Several indicators have been used as evidence of global warming including atmospheric CO2 concentration, surface temperature, sea level rise, arctic ice extent, land ice, antarctic ice volume, and others.
According to the Berkeley Earth Surface Temperature project, the most important of these is the land and sea surface temperature record. Three groups NASA Goddard Institute for Space Studies (NASA GISS), NOAA, and the Hadley Centre of the UK Met Office (HadCRU) have reported measurements of the change in Earth's surface temperature for varying periods. These results have been criticized in several ways especially with respect to the choice of stations and the methods for correcting systematic errors.
The Berkeley study set out to to do a new analysis of the surface temperature record in a rigorous manner that addresses these issues. The study's objectives are,
- Merge existing surface station temperature data sets into a new comprehensive raw data set
- Review existing temperature processing algorithms for averaging, homogenization, and error analysis
- Develop new statistical methods to remove some of the limitations present in existing algorithms
- Create and publish a new global surface temperature record and associated uncertainty analysis
- Provide an open platform for further analysis by publishing our complete data and software code
The Berkeley group has developed a new mathematical framework for producing maps and large-scale averages of temperature changes from a spatial network of weather station data.

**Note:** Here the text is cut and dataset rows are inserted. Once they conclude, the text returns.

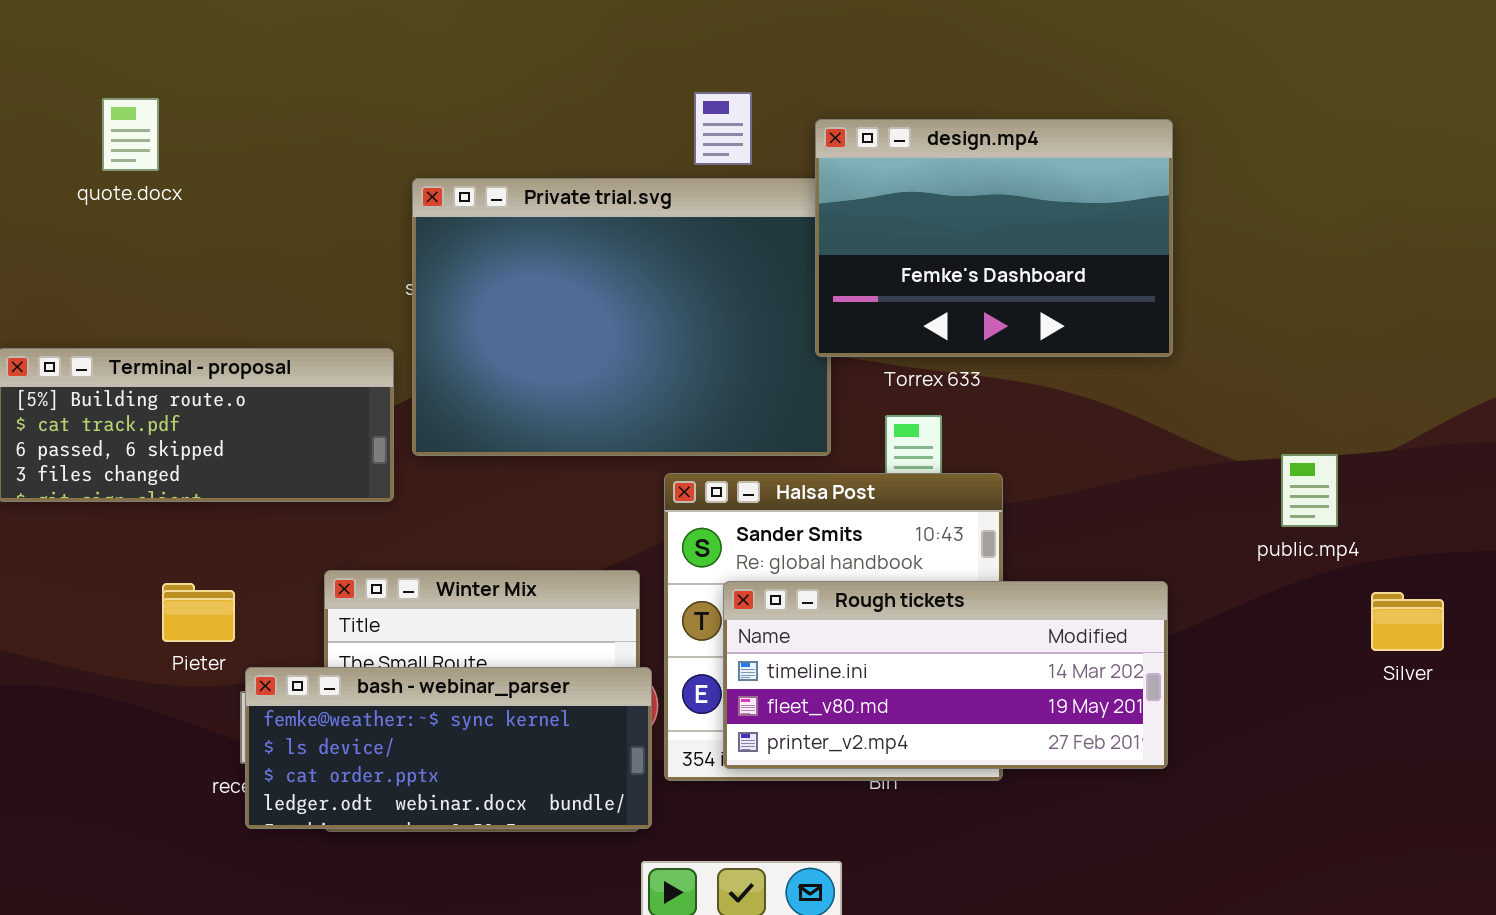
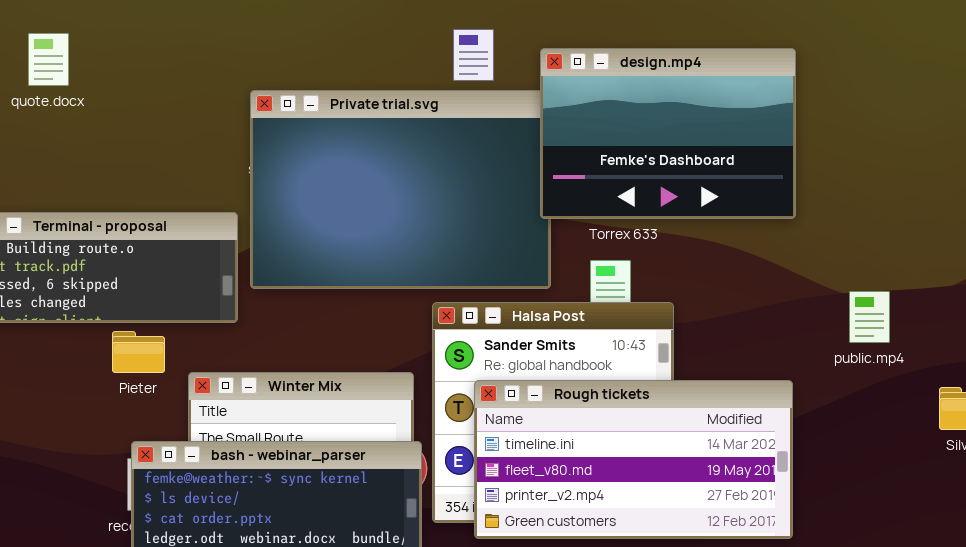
public.mp4: [1281,454,1338,527] -> [849,291,890,343], moved
Rough tickets: [723,581,1168,769] -> [474,380,793,539], resized
Pieter: [162,583,235,642] -> [112,331,165,373], moved

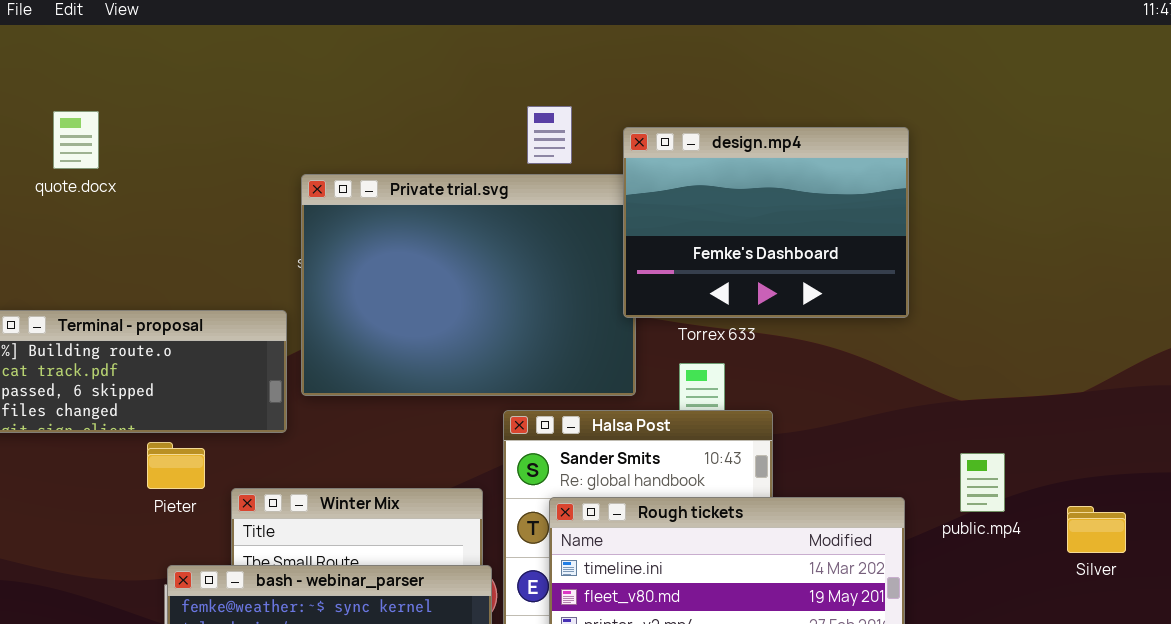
public.mp4: [849,291,890,343] -> [960,453,1005,512], moved

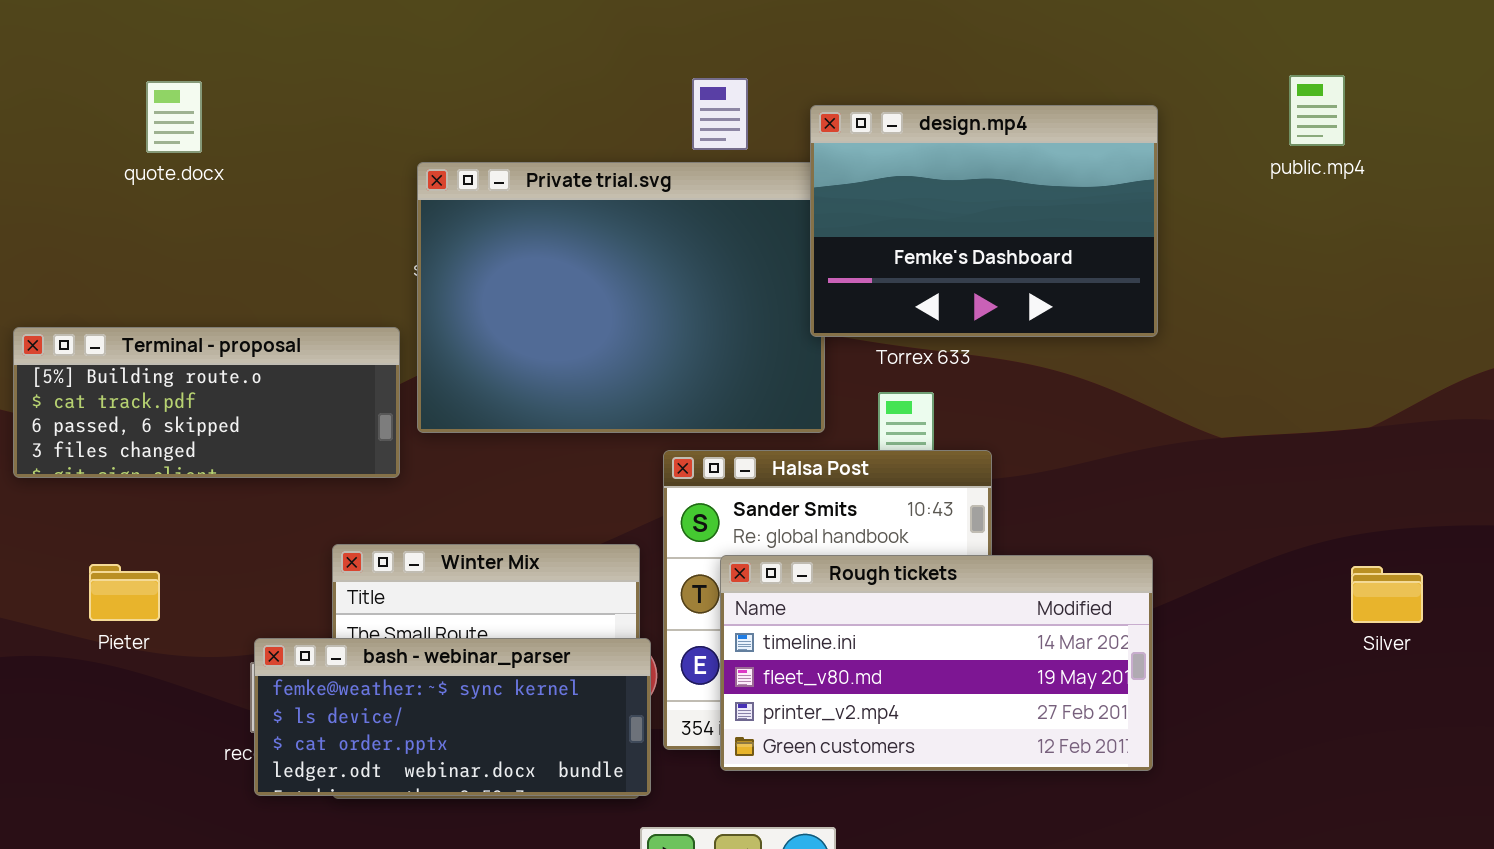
quote.docx: [53,111,99,169] -> [146,81,202,153], moved
Pieter: [147,442,205,489] -> [89,564,160,621], moved
public.mp4: [960,453,1005,512] -> [1289,75,1345,146], moved

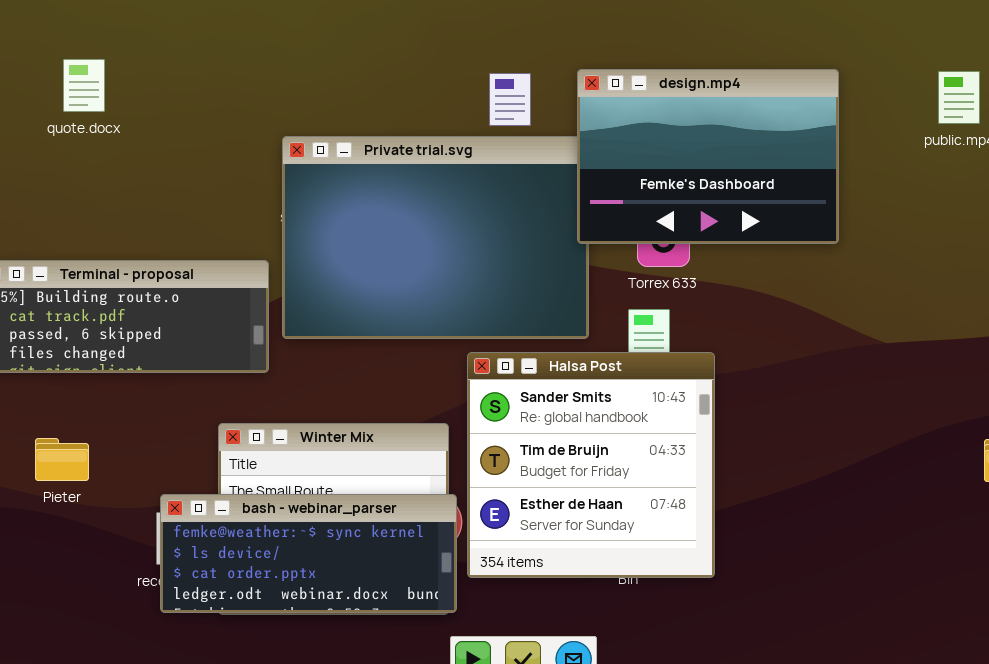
quote.docx: [146,81,202,153] -> [63,59,105,112], moved
design.mp4: [810,105,1158,337] -> [577,69,839,244], moved
Rough tickets: [720,555,1153,771] -> none, closed

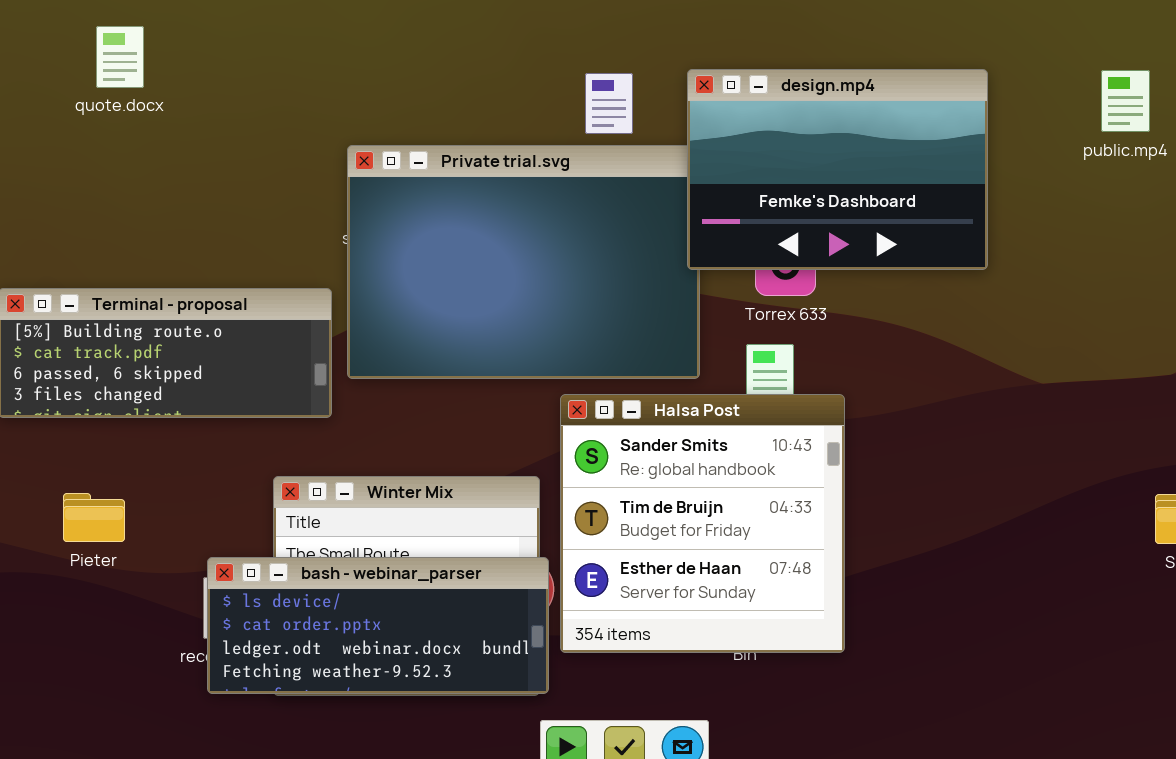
quote.docx: [63,59,105,112] -> [96,26,144,88], moved
bash - webinar_parser: [160,494,457,613] -> [207,557,549,694], scrolled down 1 row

The new framework allows short and discontinuous temperature records to be included in the analysis making it possible to include data that in previous analyses were excluded. The Berkeley group has created a merged data set from 39,390 unique stations by combining 1.6 billion temperature reports from 15 preexisting data archives.
Mathematical treatment
The approaches used by the previous three analyses rely on spatial interpolation using a grid system.
- HadCRU divides the Earth into 5° x 5° latitude-longitude grid cells and associates the data from each station time series with a single cell.
- NASA GISS uses an 8000-element equal-area grid, and associates each station time series with multiple grid cells by defining the grid cell average as a distance-weighted function of temperatures at many nearby station locations.
- NOAA decomposes an estimated spatial covariance matrix into a collection of empirical modes of spatial variability on a 5° x 5° grid. These modes are then used to map station data onto the grid according to the degree of covariance expected between the weather at a station location and the weather at a grid cell center.
The Berkeley approach to spatial interpolation does not use gridded data sets at all, and avoids a variety of noise and bias that can be introduced by gridding.
In October 2011 the Berkeley group submitted four papers for peer review
- Berkeley Earth Temperature Averaging Process
- Influence of Urban Heating on the Global Temperature Land Average
- Earth Atmospheric Land Surface Temperature and Station Quality in the United States
- Decadal Variations in the Global Atmospheric Land Temperatures
The chart shows the decadal land-surface average temperature using a 10-year moving average of surface temperatures over land calculated by the BEST group compared to NASA GISS, NOAA, and HadCRU results. Anomalies are relative to the Jan 1950 - December 1979 mean. The grey band indicates 95% statistical and spatial uncertainty interval.